Khrapov also maintained contacts with members of the Russian opposition to Vladimir Putin and assisted Hirte in arranging visits by Russian opposition figures to the Bundestag. According to iStories, Khrapov was also associated with the Center for Social and Economic Research (CASE), a Warsaw-based think tank.

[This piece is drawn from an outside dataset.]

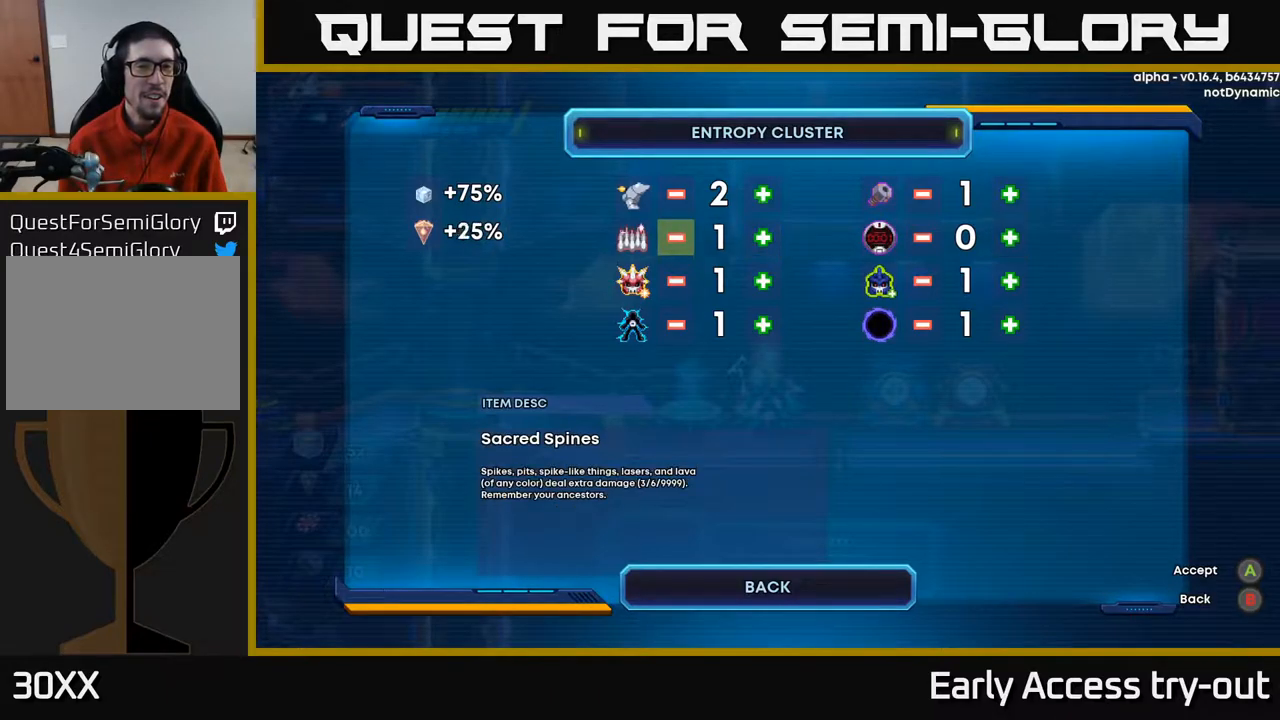
{"buttons": [], "left_stick": "center", "right_stick": "center", "events": [[67, "A", "up"], [183, "A", "down"], [317, "A", "up"]]}
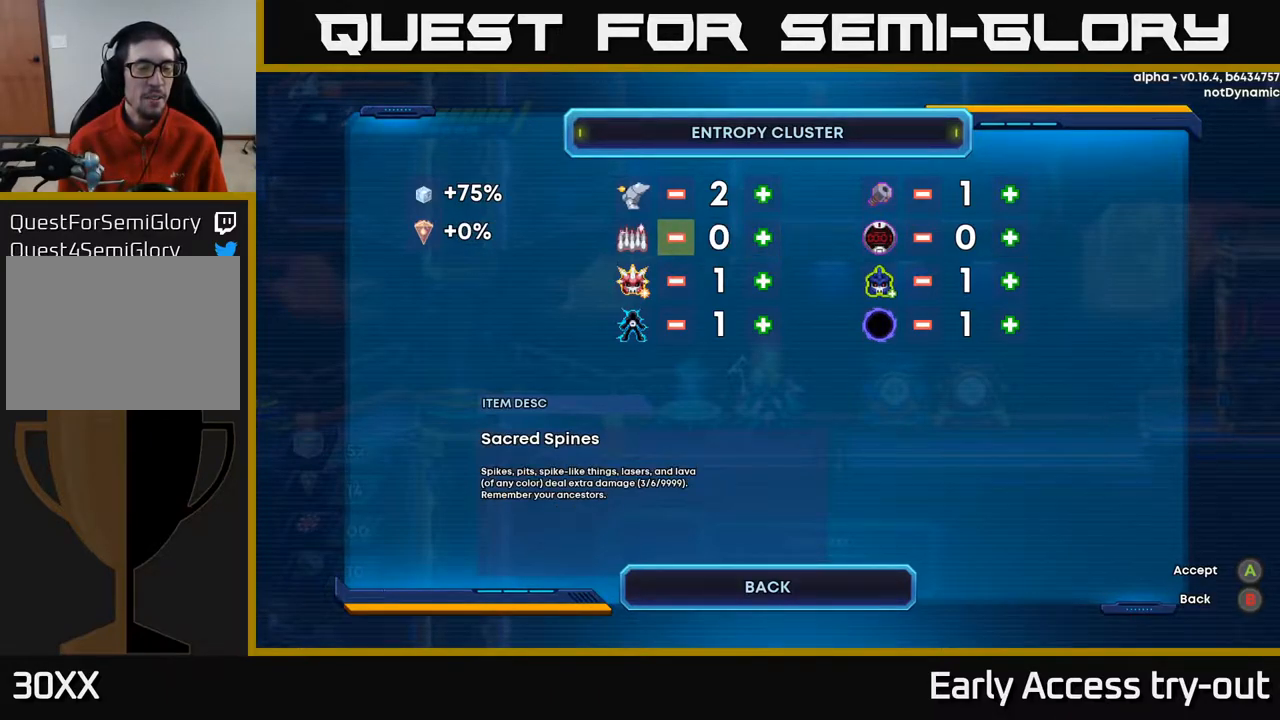
{"buttons": [], "left_stick": "center", "right_stick": "center", "events": [[217, "DPAD_RIGHT", "down"], [367, "DPAD_RIGHT", "up"], [433, "A", "down"], [483, "A", "up"]]}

Khrapov denied working for Russian intelligence and rejected the allegations reported by the Frankfurter Allgemeine Zeitung. He said that he intended to contact German police in an effort to clear his name and attributed the reporting to political disputes within Germany.

==Other activities==
===Corporate boards===
- Klinikum Bad Salzungen, Member of the Supervisory Board
===Non-profit organizations===
- Gegen Vergessen – Für Demokratie, Member of the Board (since 2018)
- Point Alpha Stiftung, Member of the Advisory Board
- German Bishops' Conference, Member of the Working Group on Ecology (2013-2016)

==Political positions==
In June 2017, Hirte voted against Germany’s introduction of same-sex marriage.

Ahead of the Christian Democrats’ leadership election in 2021, Hirte expressed support for a candidacy of Ralph Brinkhaus. In the run-up to the Christian Democrats’ leadership election in 2022, he publicly endorsed Friedrich Merz to succeed Armin Laschet as the party’s chair.

==Personal life==
Hirte is Catholic, married and has three children.